## [Problem details]
Every entry below is to be copied exactly, apart from any picture it holds.

::: Exercise materials :::

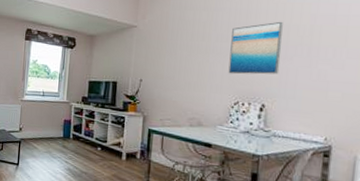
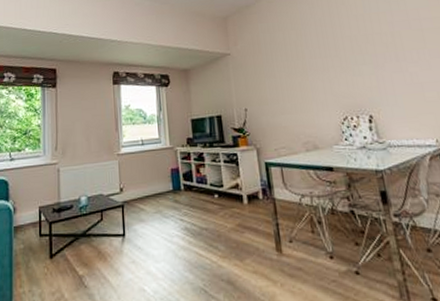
wall art: present [228,21,283,75] -> none [322,31,376,90]

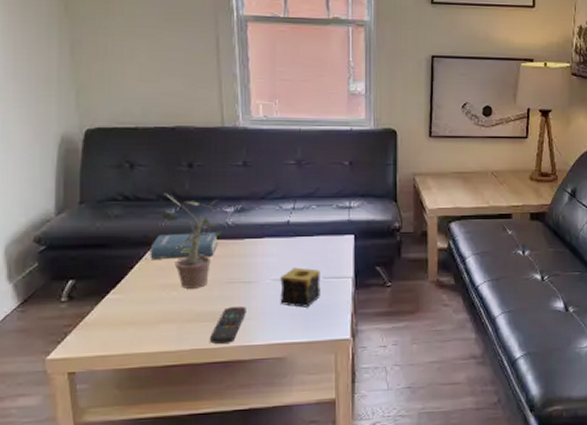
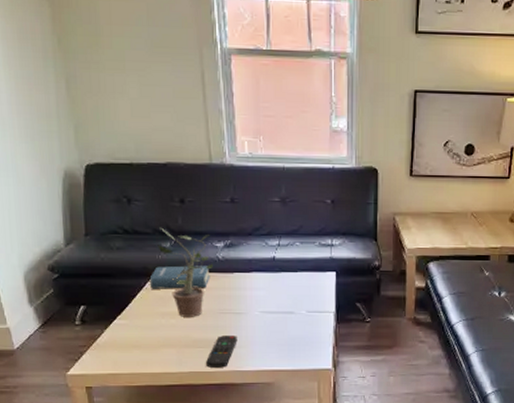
candle: present [280,267,320,308] -> none [267,301,304,339]

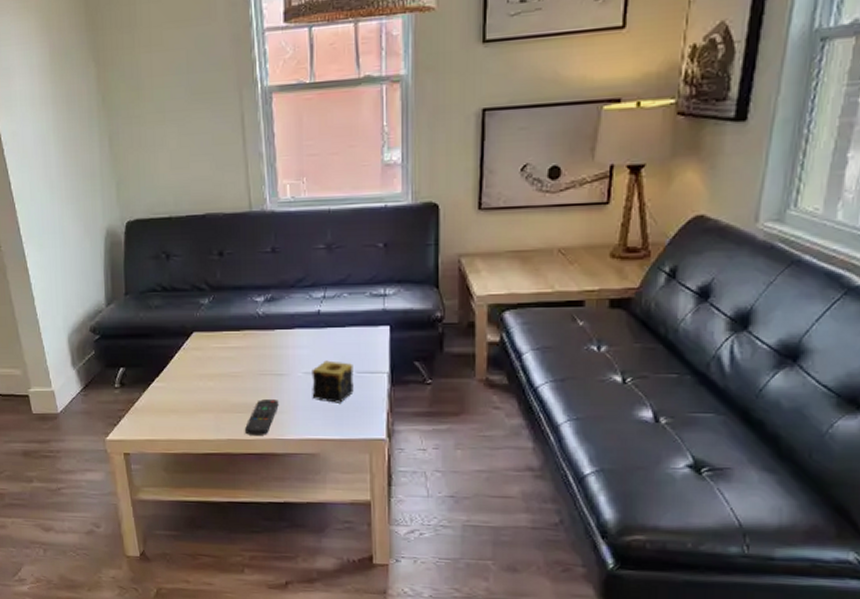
book: present [149,265,210,289] -> none [187,323,250,349]
potted plant: present [157,228,213,317] -> none [196,284,253,379]
candle: none [267,301,304,339] -> present [312,360,354,403]

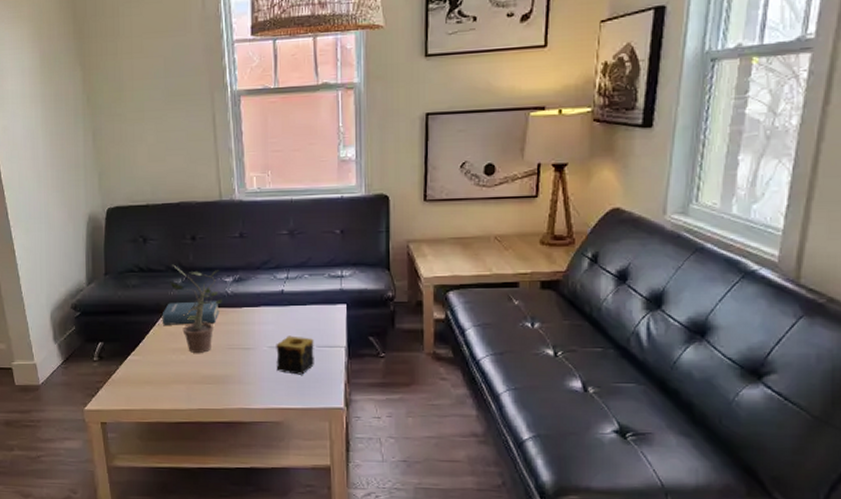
book: none [187,323,250,349] -> present [162,301,220,325]
potted plant: none [196,284,253,379] -> present [170,265,222,353]
remote control: present [245,399,279,435] -> none [215,372,246,405]

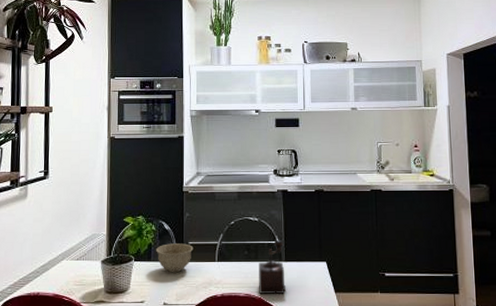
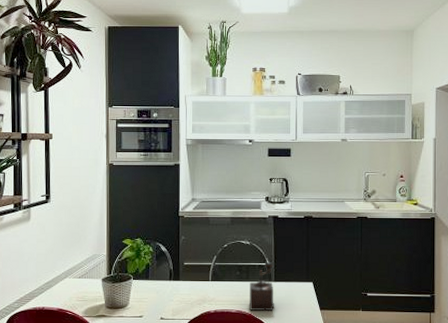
bowl: present [156,243,194,273] -> none [153,264,189,291]

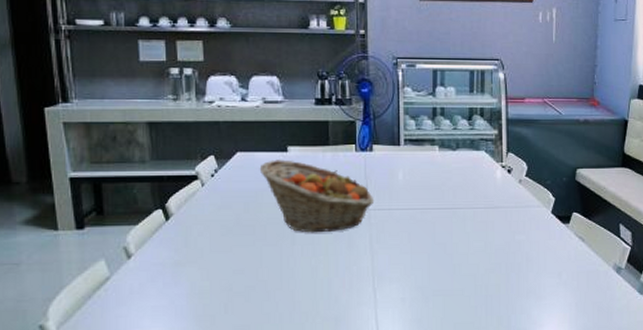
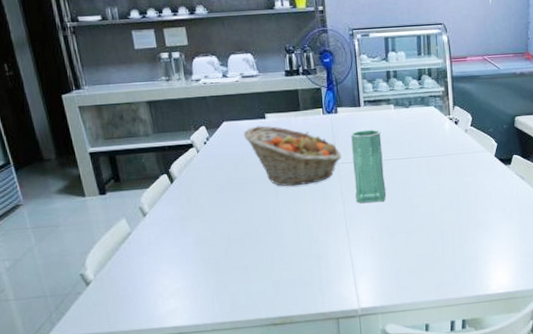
vase: none [387,172,424,258] -> present [351,129,387,203]

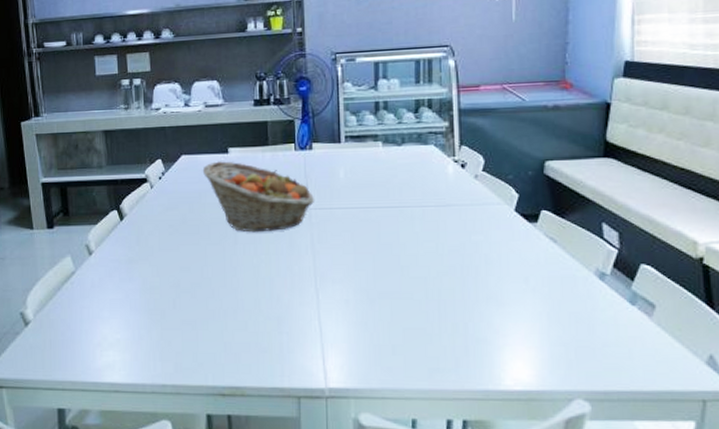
vase: present [351,129,387,203] -> none [327,170,368,259]

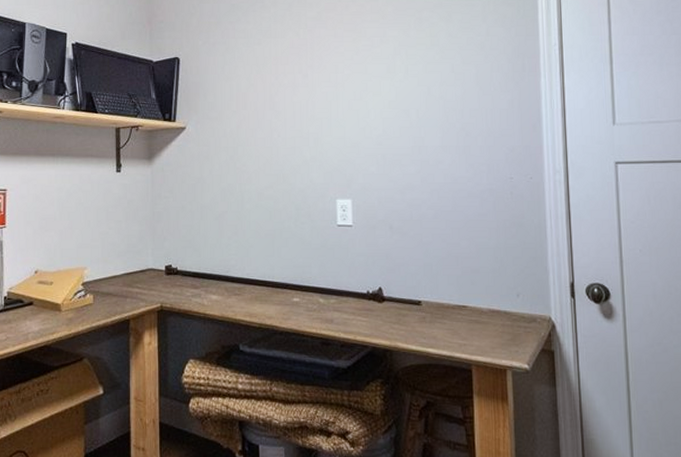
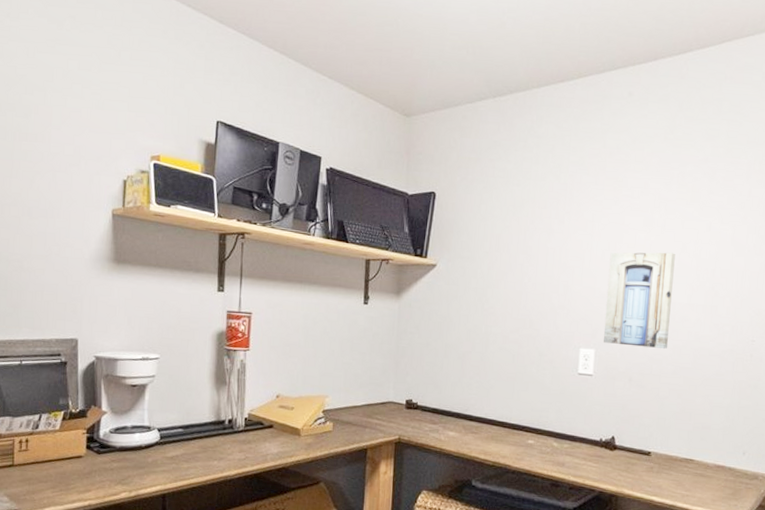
wall art: none [356,97,425,193] -> present [603,252,675,349]

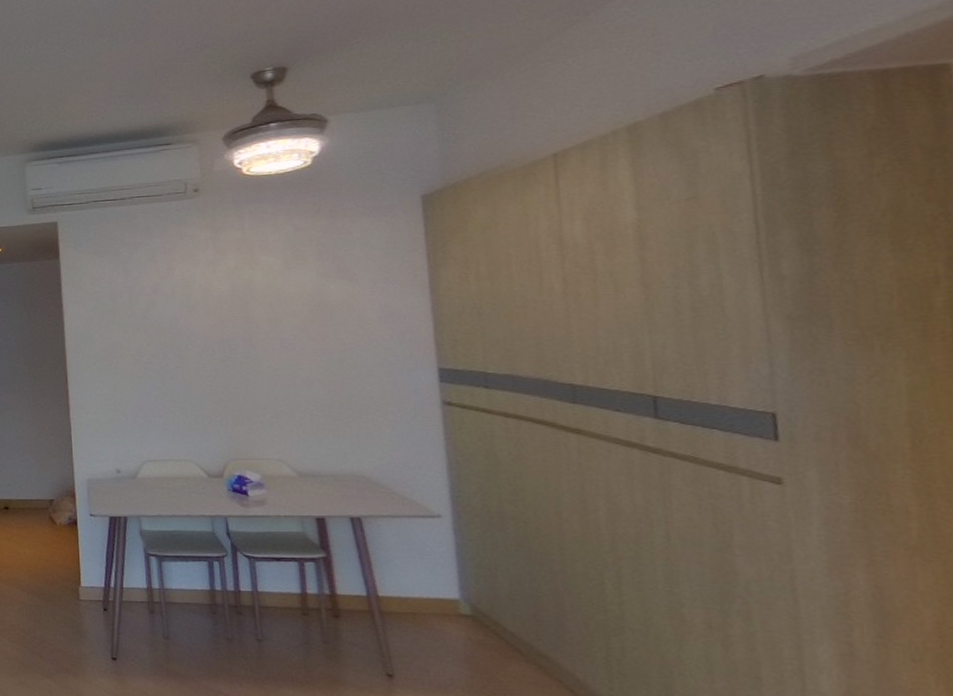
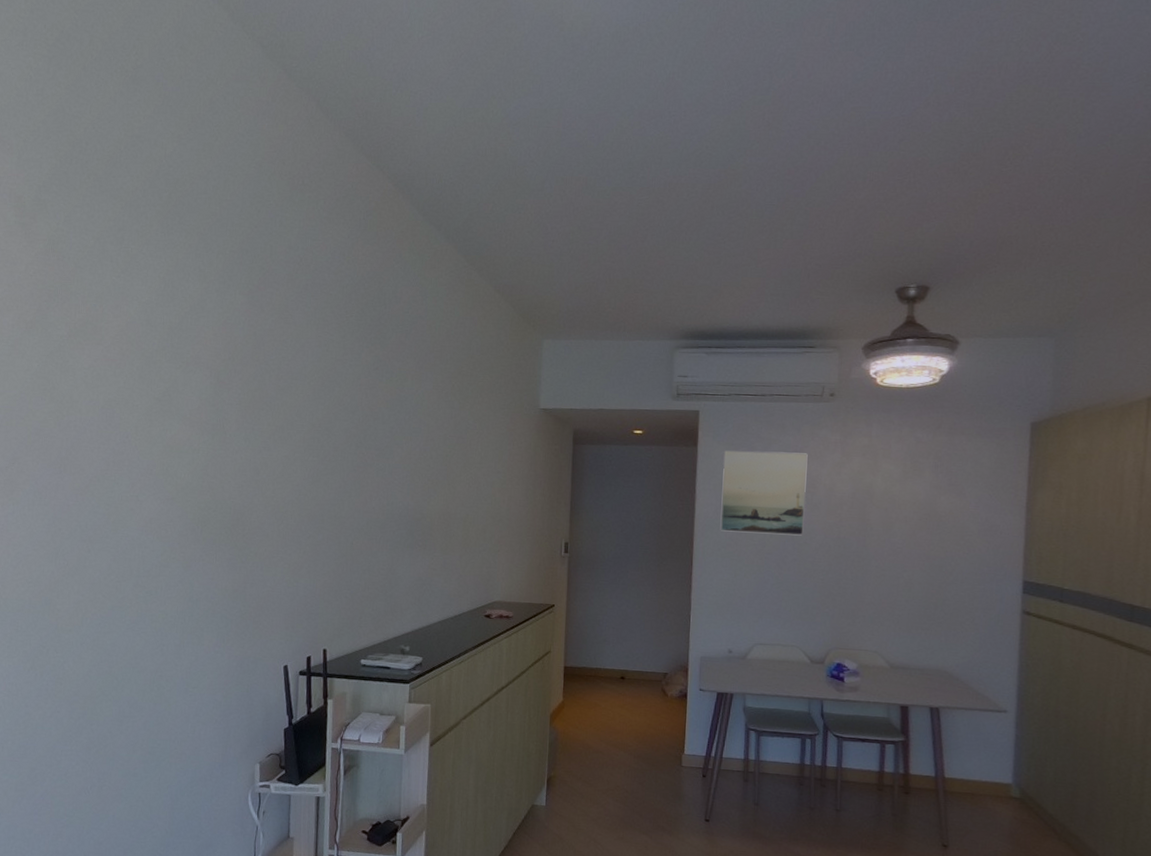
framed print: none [88,254,183,344] -> present [720,450,808,536]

:::

## [Exercise output]
wall art: present [228,21,283,75] -> none [322,31,376,90]

candle: present [280,267,320,308] -> none [267,301,304,339]

book: present [149,265,210,289] -> none [187,323,250,349]
potted plant: present [157,228,213,317] -> none [196,284,253,379]
candle: none [267,301,304,339] -> present [312,360,354,403]

book: none [187,323,250,349] -> present [162,301,220,325]
potted plant: none [196,284,253,379] -> present [170,265,222,353]
remote control: present [245,399,279,435] -> none [215,372,246,405]

bowl: present [156,243,194,273] -> none [153,264,189,291]

vase: none [387,172,424,258] -> present [351,129,387,203]

vase: present [351,129,387,203] -> none [327,170,368,259]

wall art: none [356,97,425,193] -> present [603,252,675,349]

framed print: none [88,254,183,344] -> present [720,450,808,536]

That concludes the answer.